Tz. 13
Stand: 22. Auflage – ET: 10/2018
Für Billigkeitsmaßnahmen wie Stundung und Erlass sind grundsätzlich die Gemeinden zuständig. Abweichend davon ist nach § 184 Abs. 2 Satz 1 AO aus Zweckmäßigkeitsgründen den Finanzbehörden die Befugnis übertragen, Billigkeitsmaßnahmen i. S. des § 163 Abs. 1 Satz 1 AO zu treffen, d. h. den Messbetrag niedriger festzusetzen oder solche Besteuerungsgrundlagen, die den Messbetrag erhöhen, bei der Festsetzung des Messbetrags unberücksichtigt zu lassen, soweit für solche Maßnahmen in einer allgemeinen Verwaltungsvorschrift der Bundesregierung, der obersten Bundesfinanzbehörde oder einer obersten Landesfinanzbehörde Richtlinien aufgestellt worden sind (s. § 163 AO Rz. 26). Dies betrifft vor allem Fälle sachlicher Unbilligkeit und sog. Gruppenunbilligkeit, bei der z.

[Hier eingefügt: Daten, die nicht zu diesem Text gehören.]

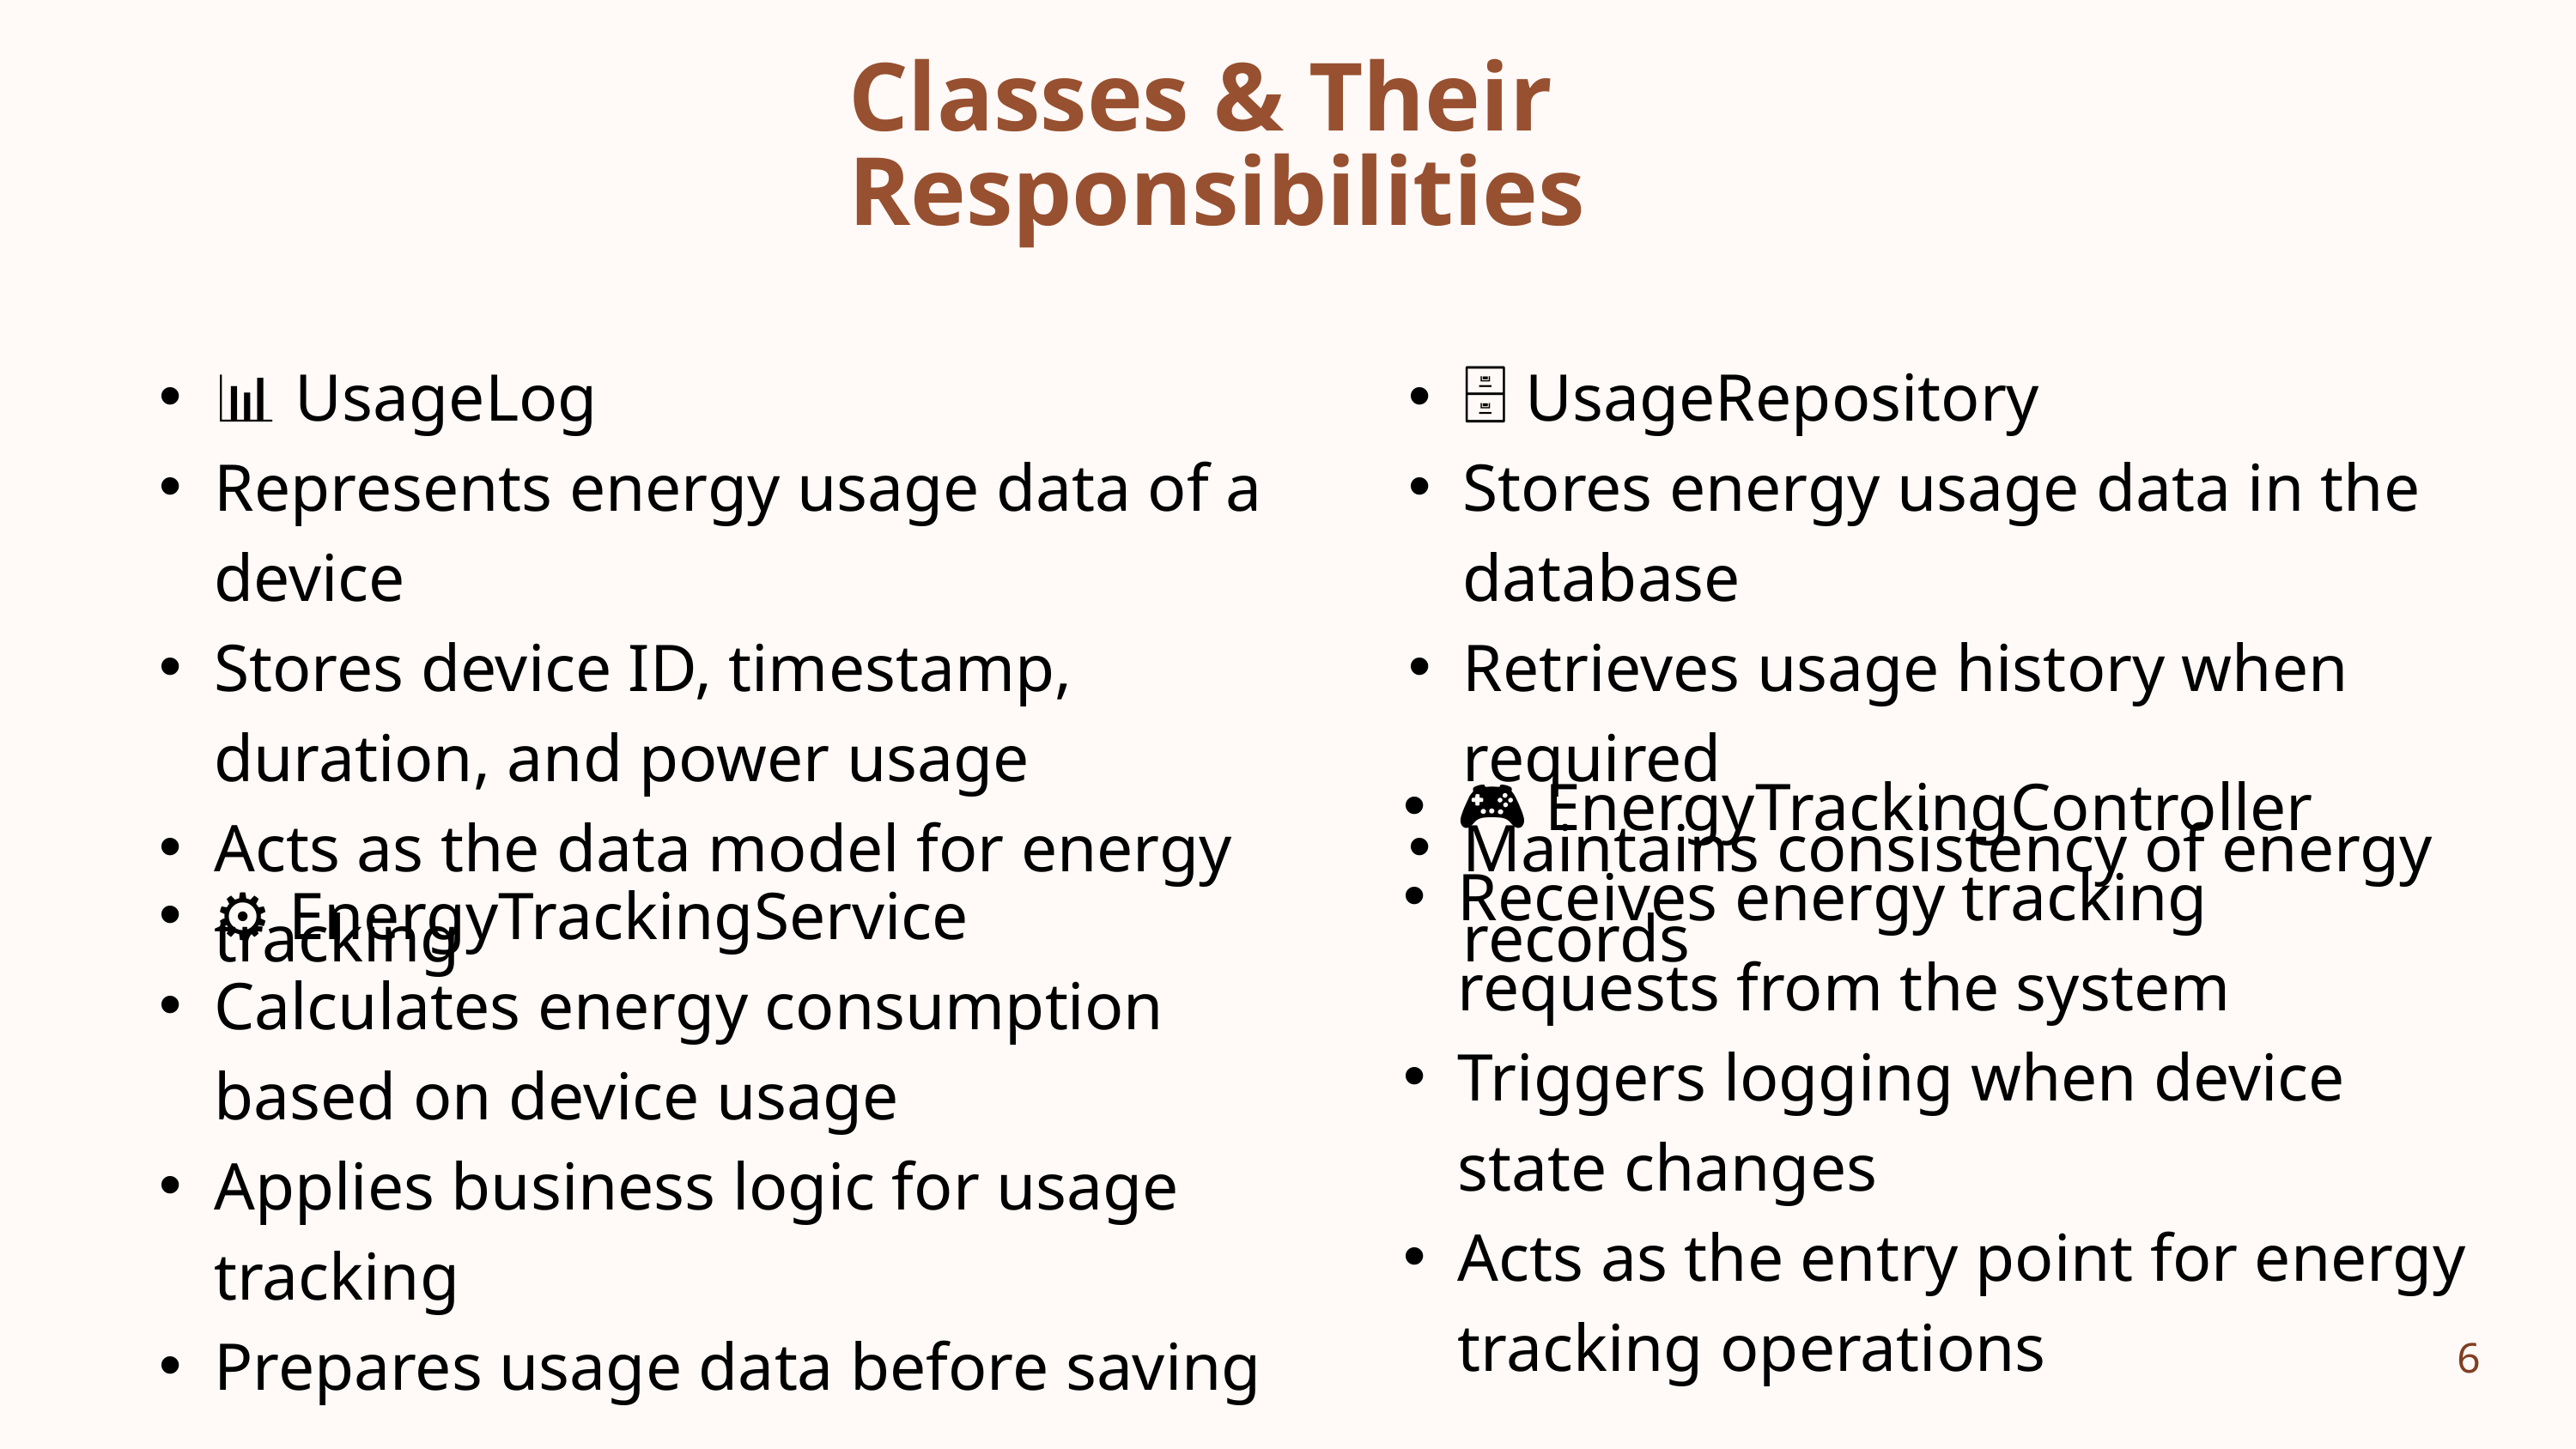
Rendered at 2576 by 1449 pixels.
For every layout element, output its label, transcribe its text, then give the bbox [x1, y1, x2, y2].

B. durch die Änderung der Rechtsprechung ein größerer Personenkreis betroffen ist. Damit ist die Finanzbehörde für die Billigkeitsmaßnahme sachlich zuständig (Kunz in Gosch, § 184 AO Rz. 18 m. w. N.). Die Regelung erübrigt die sonst notwendige Einholung der Zustimmung der ertragsberechtigten Gemeinde. Eine im Rahmen der Gewinnfeststellung getroffene Billigkeitsmaßnahme wirkt auch für die Ermittlung des Gewerbeertrags als Grundlage für die Festsetzung des GewSt-Messbetrags (BFH v. 14.09.2017, IV R 51/14, BStBl II 2018, 78).
Tz. 13a
Stand: 22. Auflage – ET: 10/2018
Fehlt es an der Voraussetzung des § 184 Abs. 2 Satz 1 AO, nämlich der allgemeinen Verwaltungsvorschrift, handelt es sich also um Fälle der sog. Individualunbilligkeit, sind die Gemeinden als steuerfestsetzende Behörde zuständig (Kunz in Gosch, § 184 AO Rz. 19.1). Jedoch soll die Finanzbehörde die Billigkeitsmaßnahme mit Zustimmung der Gemeinde treffen können (Boeker in HHSp, § 184 AO Rz. 82 f.; zweifelnd Kunz in Gosch, § 184 AO Rz. 19.1 m. w. N.; ablehnend Frotscher in Schwarz/Pahlke, § 184 AO Rz. 14; Brandis in Tipke/Kruse, § 184 AO Rz. 10); dies begegnet m. E. Bedenken, da die Finanzbehörde dafür sachlich nicht zuständig ist. Eine auf diesem Wege getroffene Billigkeitsmaßnahme ist m. E. aber nicht nichtig, da die Verletzung der sachlichen Zuständigkeit die zutreffende Behandlung nicht in Frage stellt, der Fehler also nicht besonders schwer ist (h. M., u. a. Kunz in Gosch, § 184 AO Rz. 19.1; Ratschow in Klein, § 184 AO Rz. 15; von Wedelstädt in Gosch, § 125 AO Rz. 61; a. A. Boeker in HHSp, § 184 AO Rz. 83).
Tz. 14
Stand: 22. Auflage – ET: 10/2018
Nach § 184 Abs. 2 Satz 2 AO haben Maßnahmen nach § 163 Abs. 1 Satz 2 AO nur Wirkung, soweit sie die gewerblichen Einkünfte als Grundlage für die Festsetzung der Steuer vom Einkommen beeinflussen. Werden mit Zustimmung des Stpfl. bei Steuern vom Einkommen Besteuerungsgrundlagen zeitlich versetzt berücksichtigt, so wirkt dies auch für den Gewerbeertrag als Besteuerungsgrundlage des GewSt-Messbetrags. Eine derartige Maßnahme nur bei der Festsetzung des GewSt-Messbetrags ist dagegen nicht zulässig. Dadurch wird die Übereinstimmung des für die GewSt maßgeblichen Gewinns mit dem einkommenssteuerlichen Gewinn sichergestellt.